Could you repeat the records below exactly, without the pictures?

*DATA IN THIS EXERCISE*:

┄┄┄┄┄┄┄┄┄┄

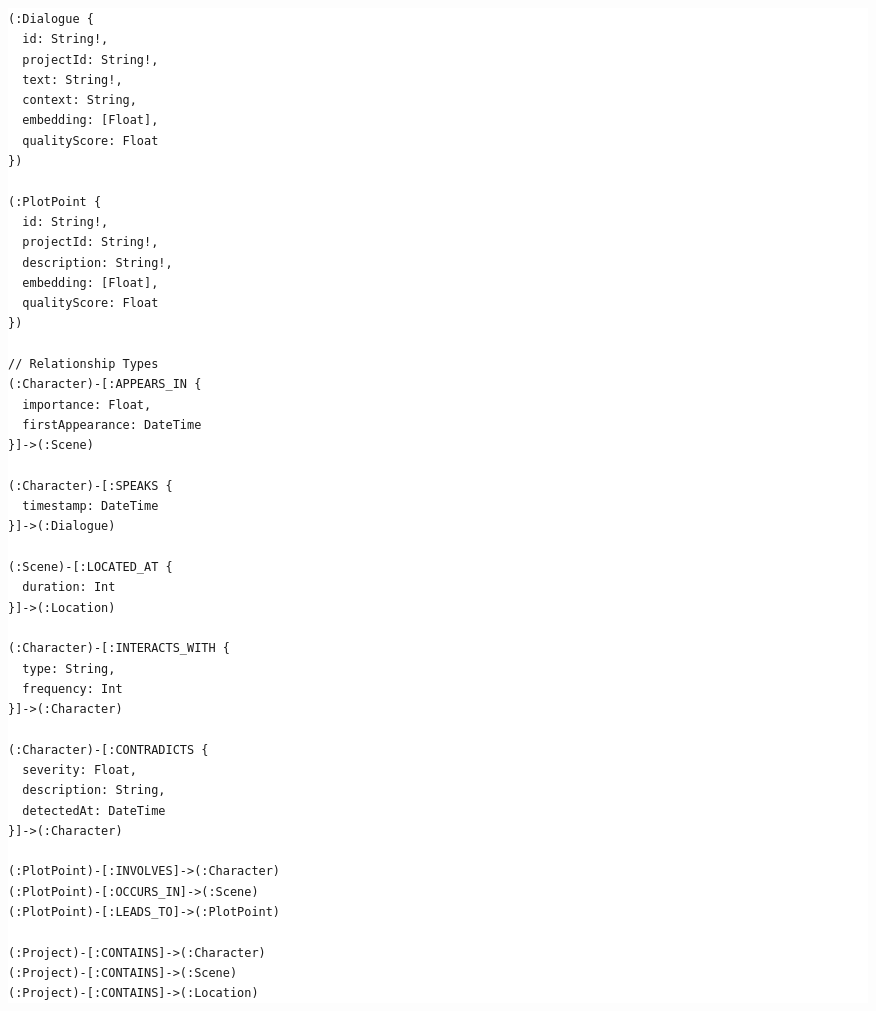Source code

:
 ```cypher
(:Dialogue {
  id: String!,
  projectId: String!,
  text: String!,
  context: String,
  embedding: [Float],
  qualityScore: Float
})

(:PlotPoint {
  id: String!,
  projectId: String!,
  description: String!,
  embedding: [Float],
  qualityScore: Float
})

// Relationship Types
(:Character)-[:APPEARS_IN {
  importance: Float,
  firstAppearance: DateTime
}]->(:Scene)

(:Character)-[:SPEAKS {
  timestamp: DateTime
}]->(:Dialogue)

(:Scene)-[:LOCATED_AT {
  duration: Int
}]->(:Location)

(:Character)-[:INTERACTS_WITH {
  type: String,
  frequency: Int
}]->(:Character)

(:Character)-[:CONTRADICTS {
  severity: Float,
  description: String,
  detectedAt: DateTime
}]->(:Character)

(:PlotPoint)-[:INVOLVES]->(:Character)
(:PlotPoint)-[:OCCURS_IN]->(:Scene)
(:PlotPoint)-[:LEADS_TO]->(:PlotPoint)

(:Project)-[:CONTAINS]->(:Character)
(:Project)-[:CONTAINS]->(:Scene)
(:Project)-[:CONTAINS]->(:Location)
```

┄┄┄┄┄┄┄┄┄┄

*REPLY TO THE TASK*:
Source code

:
 ```cypher
(:Dialogue {
  id: String!,
  projectId: String!,
  text: String!,
  context: String,
  embedding: [Float],
  qualityScore: Float
})

(:PlotPoint {
  id: String!,
  projectId: String!,
  description: String!,
  embedding: [Float],
  qualityScore: Float
})

// Relationship Types
(:Character)-[:APPEARS_IN {
  importance: Float,
  firstAppearance: DateTime
}]->(:Scene)

(:Character)-[:SPEAKS {
  timestamp: DateTime
}]->(:Dialogue)

(:Scene)-[:LOCATED_AT {
  duration: Int
}]->(:Location)

(:Character)-[:INTERACTS_WITH {
  type: String,
  frequency: Int
}]->(:Character)

(:Character)-[:CONTRADICTS {
  severity: Float,
  description: String,
  detectedAt: DateTime
}]->(:Character)

(:PlotPoint)-[:INVOLVES]->(:Character)
(:PlotPoint)-[:OCCURS_IN]->(:Scene)
(:PlotPoint)-[:LEADS_TO]->(:PlotPoint)

(:Project)-[:CONTAINS]->(:Character)
(:Project)-[:CONTAINS]->(:Scene)
(:Project)-[:CONTAINS]->(:Location)
```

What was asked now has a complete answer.